If I have implied that 'competition' or 'dominance' is inherently good (under some Godly, or objectively moral framework), I mean not to - rather that they are not inherently bad: Which extreme equalitarians certainly believe.

I would agree some dominant people are not pleasant to be around (especially the neurotic ones)! I have been meaning to write an article, in fact, on the differences and overlaps between influence and dominance - how one can have one without the other and how for effective leadership one needs degrees of both.

I am fond of Piaget but embarrassingly have not read enough of him.

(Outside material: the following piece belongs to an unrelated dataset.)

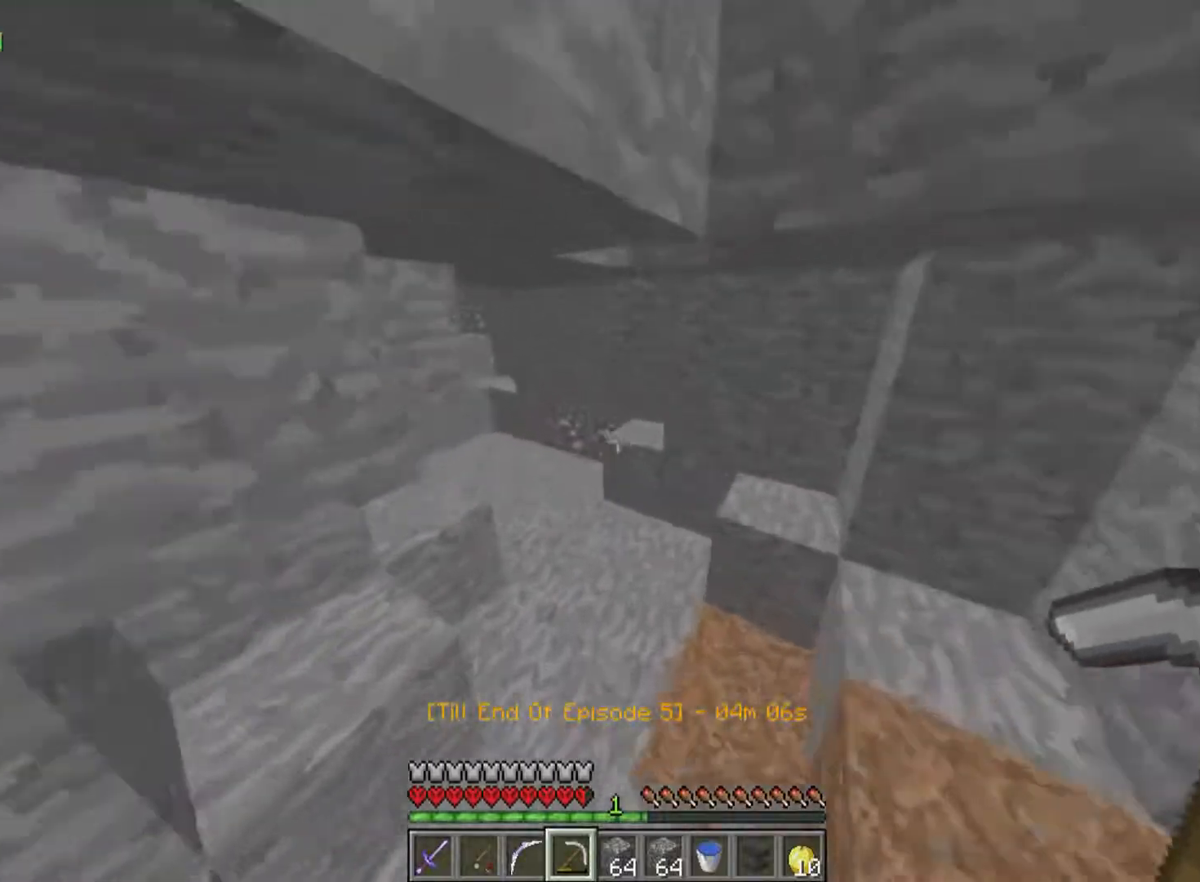
{"keys": ["w"], "mouse": [], "events": []}
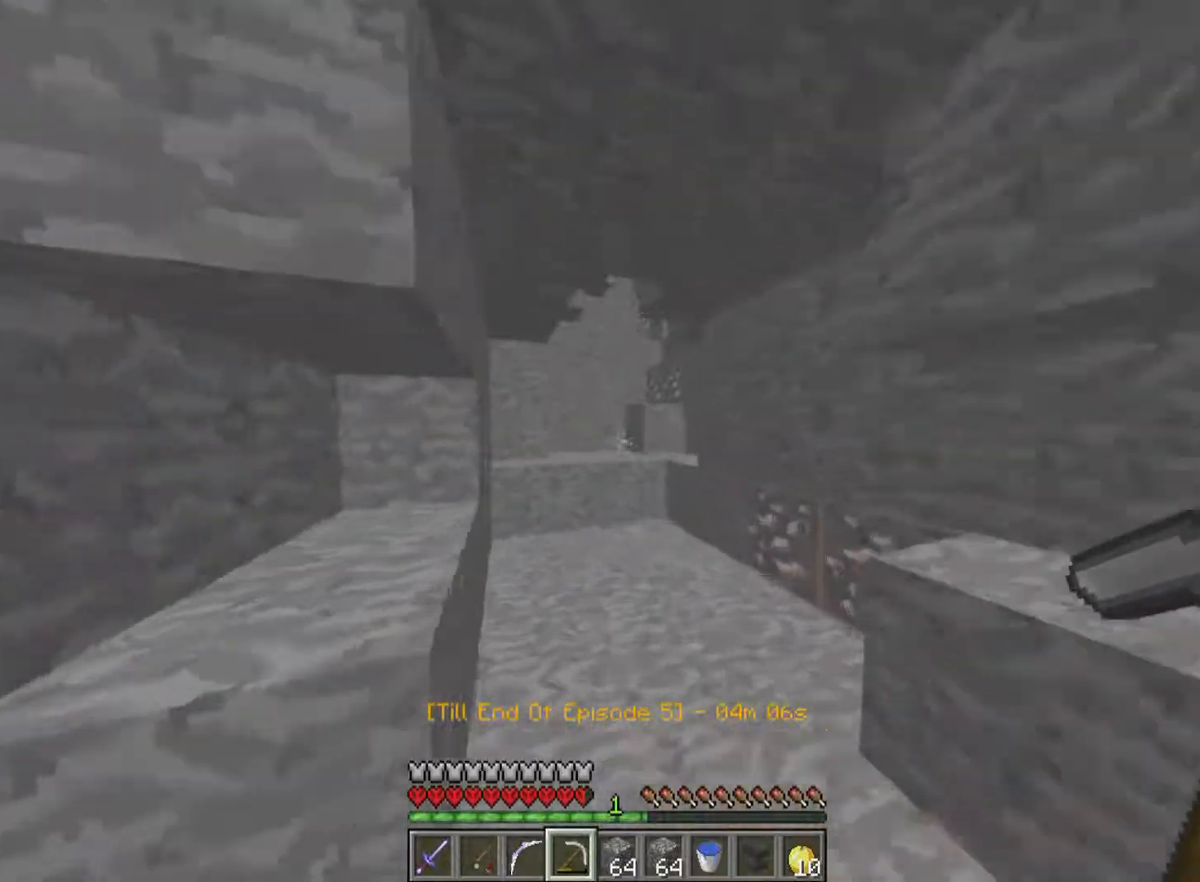
{"keys": ["w"], "mouse": [], "events": []}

Please show me where I can find this suggestion of his.

For your last point:

1) Kindness is in fact 'a' standard, but not the 'only' standard - which leftists push at us, and which is often a facade for achieving and maintaining power (at least for the political types). Moral psychologist Jonathan Haidt's work on moral foundations suggests kindness fits under the 'care' foundation, which is 1 of 6 moral foundations.

2) I personally find it unhelpful, when thinking of biological and psychological evolution, to use the dichotomy of 'competition versus cooperation' without specifying whether this is at the group level or the individual level. Within groups, individuals competed with each other roughly allowing the best, most able, healthiest of mind and body, to rise to the top and pass on their genes. However, groups competed against other groups, and it required individuals within the group, to simultaneously cooperate with each other, in order to maximise their access to resources. Groups that were poor at cooperating would die off.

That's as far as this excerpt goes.